I'm writing a Sudoku solving program and I'm a bit confused on using pointers with 2D arrays. Currently I am defining a puzzle like so:

int puzzle[9][9] = {
    {0, 0, 0, 0, 0, 0, 0, 0, 0},
    {0, 0, 0, 0, 0, 0, 0, 0, 0},
    {0, 0, 0, 0, 0, 0, 0, 0, 0},
    {0, 0, 0, 0, 0, 0, 0, 0, 0},
    {0, 0, 0, 0, 0, 0, 0, 0, 0},
    {0, 0, 0, 0, 0, 0, 0, 0, 0},
    {0, 0, 0, 0, 0, 0, 0, 0, 0},
    {0, 0, 0, 0, 0, 0, 0, 0, 0},
    {0, 0, 0, 0, 0, 0, 0, 0, 0}
};

and then I have a function called backtrack which will solve this recursively using backtracking. I need to pass puzzle to backtrack so I can modify it inside the function. Currently backtrack looks like

int backtrack(int (*p)[9][9]){
    int puzzle[9][9] = *p;

    //actual logic is here

    return 0;
}

but gcc gives an error saying that int puzzle[9][9] = *p; is an invalid initializer

I am under the impression that int (*p)[9][9] is a pointer to a 9 x 9 int array, so I should be able to turn this into a int puzzle[9][9] by dereferencing p , but this doesn't seem to work.

Answer 1

It is not possible to assign to all elements of an array at once using an assignment expression, it is possible to initialize some or all elements of an array when the array is defined.

A 1D array decays to a pointer.
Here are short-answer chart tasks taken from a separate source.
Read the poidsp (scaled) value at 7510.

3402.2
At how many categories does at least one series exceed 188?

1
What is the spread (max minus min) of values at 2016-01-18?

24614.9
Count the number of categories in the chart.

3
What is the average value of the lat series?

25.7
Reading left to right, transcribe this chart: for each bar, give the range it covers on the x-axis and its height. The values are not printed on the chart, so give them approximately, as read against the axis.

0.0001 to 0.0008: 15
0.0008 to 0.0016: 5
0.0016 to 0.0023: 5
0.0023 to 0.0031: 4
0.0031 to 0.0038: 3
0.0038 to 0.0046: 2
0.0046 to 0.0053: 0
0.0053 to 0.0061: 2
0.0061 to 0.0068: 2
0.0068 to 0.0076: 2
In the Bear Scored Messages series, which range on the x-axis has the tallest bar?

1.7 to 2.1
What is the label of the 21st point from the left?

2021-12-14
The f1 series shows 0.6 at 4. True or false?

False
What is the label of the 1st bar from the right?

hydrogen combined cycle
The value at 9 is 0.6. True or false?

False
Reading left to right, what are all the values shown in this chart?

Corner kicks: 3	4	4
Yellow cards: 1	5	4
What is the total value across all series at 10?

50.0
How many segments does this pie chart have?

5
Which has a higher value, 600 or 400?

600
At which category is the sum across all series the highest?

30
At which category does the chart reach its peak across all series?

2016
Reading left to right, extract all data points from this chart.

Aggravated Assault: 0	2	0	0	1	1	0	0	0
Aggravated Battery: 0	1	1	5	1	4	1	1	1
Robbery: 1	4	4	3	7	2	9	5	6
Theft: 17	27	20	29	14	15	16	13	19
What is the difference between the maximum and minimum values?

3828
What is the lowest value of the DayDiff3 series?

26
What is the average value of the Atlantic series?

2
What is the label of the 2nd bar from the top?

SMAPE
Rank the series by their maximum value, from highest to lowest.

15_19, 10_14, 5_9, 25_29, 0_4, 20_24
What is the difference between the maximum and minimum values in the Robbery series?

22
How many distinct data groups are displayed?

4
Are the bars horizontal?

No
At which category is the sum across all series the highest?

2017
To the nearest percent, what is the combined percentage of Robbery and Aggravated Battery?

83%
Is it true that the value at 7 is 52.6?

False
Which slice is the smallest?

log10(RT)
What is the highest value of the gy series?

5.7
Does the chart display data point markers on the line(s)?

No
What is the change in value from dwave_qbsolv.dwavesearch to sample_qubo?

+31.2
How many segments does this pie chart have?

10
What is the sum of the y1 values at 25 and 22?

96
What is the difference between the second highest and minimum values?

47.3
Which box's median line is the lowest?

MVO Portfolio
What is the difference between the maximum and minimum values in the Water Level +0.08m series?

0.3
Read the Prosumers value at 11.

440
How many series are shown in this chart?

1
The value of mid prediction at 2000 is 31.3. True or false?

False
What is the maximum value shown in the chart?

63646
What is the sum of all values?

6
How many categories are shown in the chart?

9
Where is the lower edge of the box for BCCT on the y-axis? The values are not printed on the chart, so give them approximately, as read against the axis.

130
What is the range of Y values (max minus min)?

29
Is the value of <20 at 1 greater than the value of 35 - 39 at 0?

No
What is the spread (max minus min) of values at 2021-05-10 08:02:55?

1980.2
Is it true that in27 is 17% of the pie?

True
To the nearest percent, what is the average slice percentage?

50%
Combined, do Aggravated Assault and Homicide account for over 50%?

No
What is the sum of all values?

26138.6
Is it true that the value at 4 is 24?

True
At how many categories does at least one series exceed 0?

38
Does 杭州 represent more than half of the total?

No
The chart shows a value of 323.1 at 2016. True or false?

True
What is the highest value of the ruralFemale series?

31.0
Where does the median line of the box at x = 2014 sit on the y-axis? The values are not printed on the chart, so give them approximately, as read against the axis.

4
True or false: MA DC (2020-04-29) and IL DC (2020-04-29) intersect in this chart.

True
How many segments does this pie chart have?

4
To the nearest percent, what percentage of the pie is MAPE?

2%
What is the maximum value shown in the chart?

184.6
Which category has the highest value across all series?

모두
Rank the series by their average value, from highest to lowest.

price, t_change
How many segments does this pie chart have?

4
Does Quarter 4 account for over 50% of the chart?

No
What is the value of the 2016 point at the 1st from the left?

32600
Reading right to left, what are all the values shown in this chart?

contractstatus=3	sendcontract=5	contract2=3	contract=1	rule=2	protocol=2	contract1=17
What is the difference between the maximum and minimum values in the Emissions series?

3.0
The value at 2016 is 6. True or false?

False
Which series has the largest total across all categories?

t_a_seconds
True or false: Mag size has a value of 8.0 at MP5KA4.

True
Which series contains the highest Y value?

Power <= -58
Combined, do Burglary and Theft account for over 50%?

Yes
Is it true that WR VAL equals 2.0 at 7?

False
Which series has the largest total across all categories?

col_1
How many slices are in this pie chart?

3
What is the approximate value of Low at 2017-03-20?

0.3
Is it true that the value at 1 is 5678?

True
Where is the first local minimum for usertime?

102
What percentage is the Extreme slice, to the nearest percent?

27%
However, a 2D array does not decay to a pointer to a pointer.

If you declare backtrack like this:

int backtrack(int arr[][9]);

or even better

int backtrack(int r, int c, int arr[][c]);

and call like:

 int backtrack(puzzle);
 int backtrack(9,9, puzzle);

any modifications to the arr[x][y ] element modify the original array puzzle .

arr , the argument in backtrack , is of type int (*)[c] .

Edit: The explicit use of pointers in the calling function is of course possible as shown:

#include <stdio.h>
#include <stdlib.h>

#define NR_OF_ROWS  9

void backtrack1(int nr_of_columns, int *array){
    // access to 
    // array[i][j] =
    // *(array + i*nr_of_columns + j)
}

void backtrack2(int nr_of_columns, int array[][nr_of_columns]){
    //...
}

int main(void)
{
    int nr_of_columns = 9;       // number of columns      
    int *ptr1;                   // (to show how to init a pointer to puzzle1)    
    int (*ptr2)[nr_of_columns];  // (to show how to init a pointer to puzzle2)   

    int puzzle1[NR_OF_ROWS][nr_of_columns]; // declare puzzle1 
    int puzzle2[NR_OF_ROWS][nr_of_columns]; // declare puzzle2 

    ptr1 = &puzzle1[0][0];       // pointer `ptr1` points to first element in the puzzle1
    ptr2 = puzzle2;              // pointer `ptr2` points to first element in the puzzle2

    // 1a.  call `backtrack1` function
    backtrack1(nr_of_columns, ptr1); // or  `backtrack1(nr_of_columns,  &table1[0][0]);`

    // 2a. call `backtrack2` function  
    backtrack2(nr_of_columns, ptr2); // or simply `backtrack2(nr_of_columns, table2);

    return 0;     
}

Answer 2

Though the parameter declaration is correct but it seems you mean the following

int backtrack(int (*p)[9]){

and the function is called like

backtrack( puzzle );

When an array is used as an argument it is implicitly converted to pointer to its first element. In case of the array puzzle the first element of the array is the first "row" that is a one-dimensional array of the type int[9] .

The syntax to access an element of the array is look like

p[i][j]

where i and j are some indices.

Take into account that when the parameter is declared like

int backtrack(int p[9][9]){

nevertheless the compiler adjusts it in any case like

int backtrack(int (*p)[9]){

You could declare the parameter like

int backtrack(int (*p)[9][9] ){

but in this case the function is called like

backtrack( &puzzle );

and the body of the function would be too complicated. For example the syntax to access an element of the original array will look like

( *p )[i][j]

Also this statement in the function

int puzzle[9][9] = *p;

does not make sense. You may not initialize an array such a way. I think this statement is redundant in implementation of the function. You already have the poinetr p that points to the first "row" of the array. And you can change the original array or traverse its elements using this pointer. In fact all elements of the array are passed by reference through the pointer p.